Advanced Technical Analysis
Note: the following analysis is formulated as an assimilation of Fibonacci, DeMark, Elliott Wave and other technical indicators. It is offered as education and not intended as advice in any way.
Last week's price action has, at long last, helped confirm that the important bounce peak we have been looking for has now taken place: on the 21st for the SPX and NDX and on the 13th for the INDU (a nice intramarket divergence similar to the one that occurred in Q1:04).
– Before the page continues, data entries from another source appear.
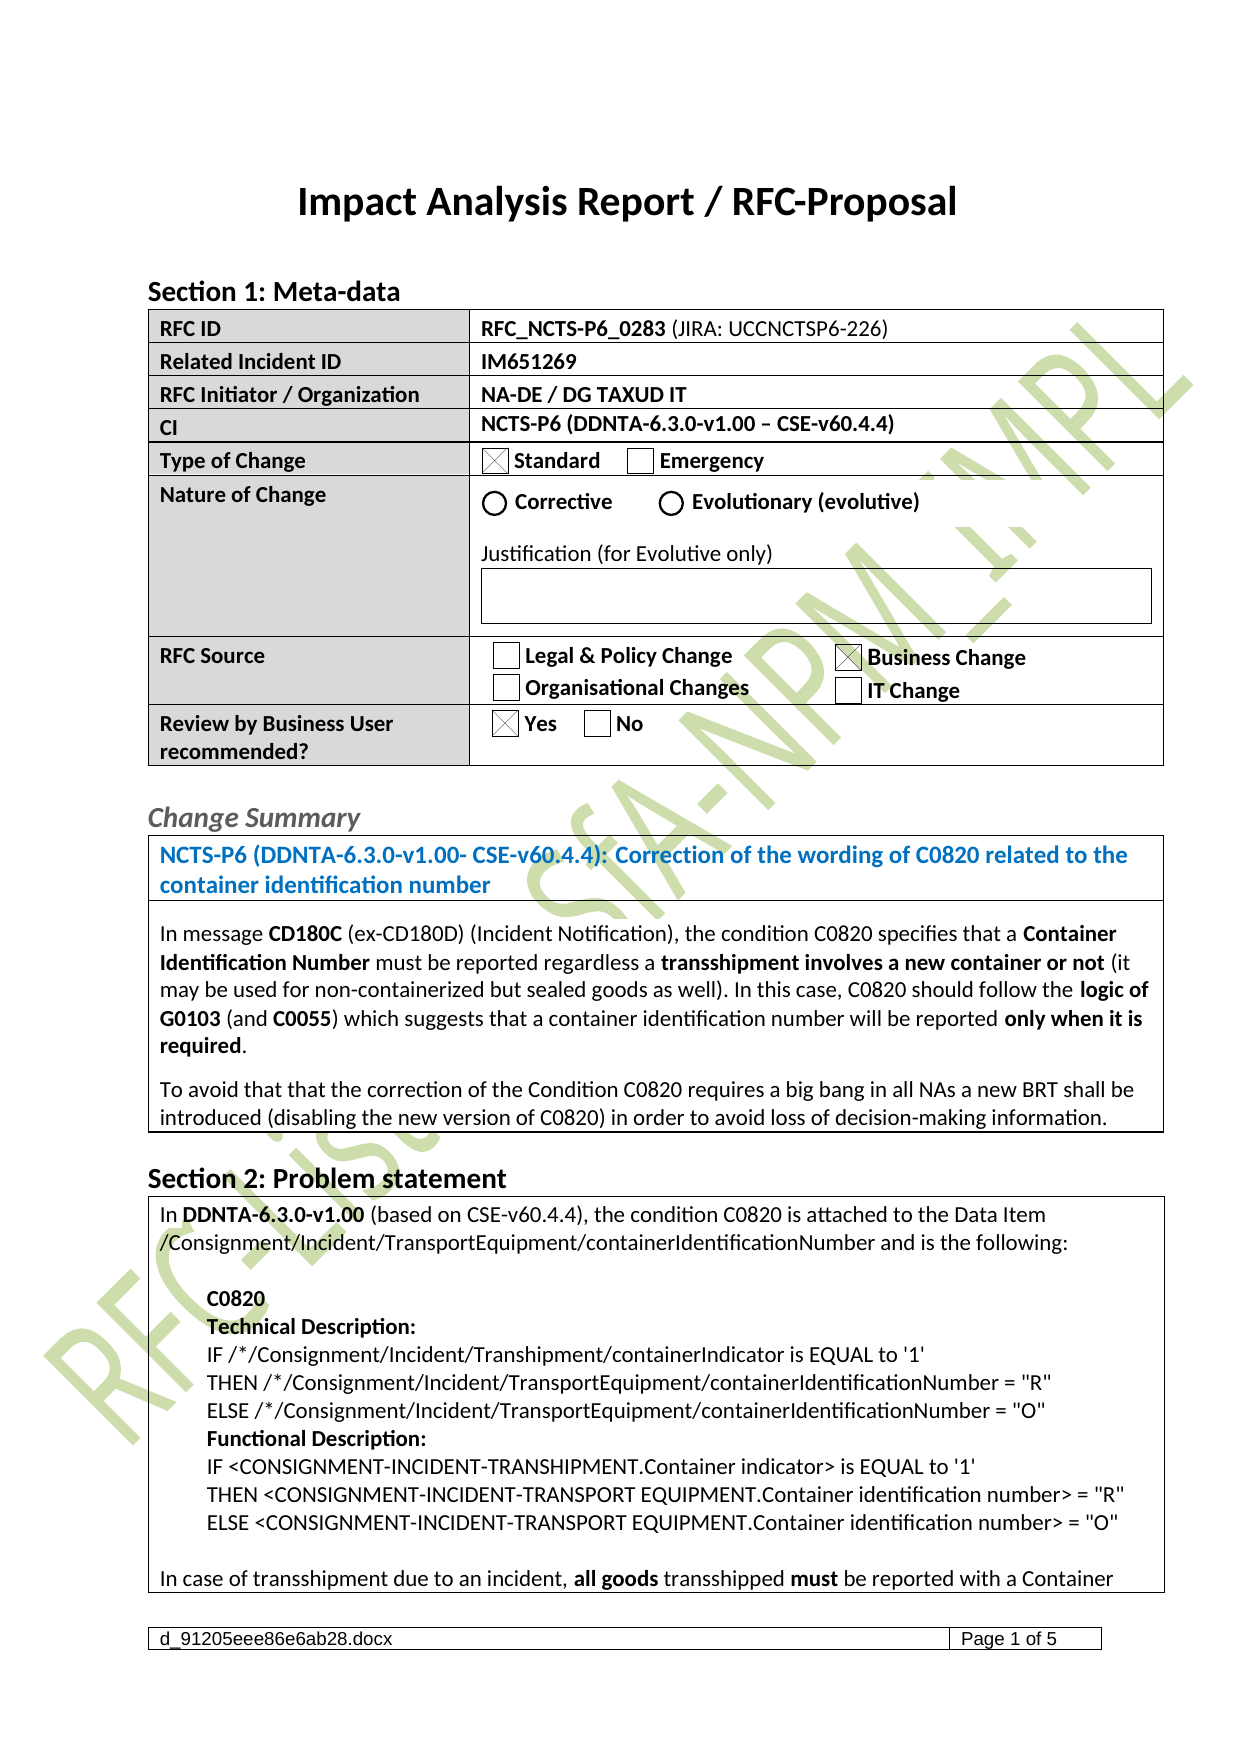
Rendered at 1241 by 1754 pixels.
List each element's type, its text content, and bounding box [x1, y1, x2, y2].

table_cell CI [149, 409, 469, 441]
table_cell Standard Emergency [470, 443, 1163, 474]
table_cell Type of Change [149, 443, 469, 474]
table_cell Review by Business User recommended? [149, 705, 469, 765]
table_header RFC_NCTS-P6_0283 (JIRA: UCCNCTSP6-226) [470, 310, 1163, 342]
table_cell NA-DE / DG TAXUD IT [470, 376, 1163, 408]
table_cell Nature of Change [149, 476, 469, 636]
table_cell IM651269 [470, 343, 1163, 375]
table_cell In message CD180C (ex-CD180D) (Incident Notification), the condition C0820 specifies that a Container Identification Number must be reported regardless a transshipment involves a new container or not (it may be used for non-containerized but sealed goods as well). In this case, C0820 should follow the logic of G0103 (and C0055) which suggests that a container identification number will be reported only when it is required. To avoid that that the correction of the Condition C0820 requires a big bang in all NAs a new BRT shall be introduced (disabling the new version of C0820) in order to avoid loss of decision-making information. [149, 901, 1163, 1131]
table_cell Yes No [470, 705, 1163, 765]
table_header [149, 1197, 1164, 1592]
table_header RFC ID [149, 310, 469, 342]
table_cell RFC Source [149, 637, 469, 704]
text Section 2: Problem statement [148, 1160, 1102, 1196]
table_cell RFC Initiator / Organization [149, 376, 469, 408]
text Section 1: Meta-data [148, 273, 1102, 308]
text Change Summary [148, 799, 1102, 835]
table_cell Justification (for Evolutive only) [470, 476, 1163, 636]
table_cell NCTS-P6 (DDNTA-6.3.0-v1.00 – CSE-v60.4.4) [470, 409, 1163, 441]
subtitle Impact Analysis Report / RFC-Proposal [148, 175, 1102, 226]
table_cell [470, 637, 1163, 704]
table_cell Related Incident ID [149, 343, 469, 375]
table_header NCTS-P6 (DDNTA-6.3.0-v1.00- CSE-v60.4.4): Correction of the wording of C0820 related to the container identification number [149, 836, 1163, 900]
Readers should be well aware of the divergences, Demark indicators, and Elliot wave count we have been following that make this intermediate term bearish interpretation now a high confidence one.
Last Wednesday's impulsive (5 wave), high momentum decline on both increased volume and markedly bad internals (breadth, ticks, up vs down volume, etc.), when combined with the fact that important Fibonacci supports have given way (SPX 1120 and NDX 1410) strongly suggest that the re-emergence of the bear trend that we have been looking for in this report for the last two weeks has arrived.
Thursday's and Friday's price action, which was highly overlapped and thus corrective, suggests that an upward correction of Wednesday's impulsive decline is underway that could, but does not need to, get back to upper Fibonacci resistances in the SPX 1117-1123, NDX 1417-1427, and INDU 10100-10200 areas before starting the next impulsive decline toward the August lows at a minimum. Such a corrective bounce back to those resistances would suggest the beginning of a possible downturn as long as trade doesn't power through the peaks registered on 9/21. Those levels need to hold any bounce to help further confirm the idea that a very important peak was put in on the 21st. As long as they do, we could expect prices to gain momentum on the downside through the remainder of the year, first taking out the August lows and then possibly moving toward lower Fibonacci resistance in the INDU 9100-9200, SPX 990-1000, and NDX 1200 +/- in the next several months.
We will be sure to highlight important technical elements on the way that either add confidence to or subtract confidence from, this bearish analysis. For the NDX specifically, an overlap of the peaks from 8/27 (at 1393) would go a long way toward helping to confirm this larger bearish trend and conclusion. Coming under SPX 1094 would be a similarly bearish confirmation for the SPX (the INDU has already overlapped its important level, strongly suggesting both the NDX and the SPX will do so shortly).
If our larger bearish interpretation is correct, and the price action over the next 2 weeks confirms it, the markets could be well on their way both to new annual lows and to a test of the 2003 lows in due time, with the 2002 lows being violated thereafter.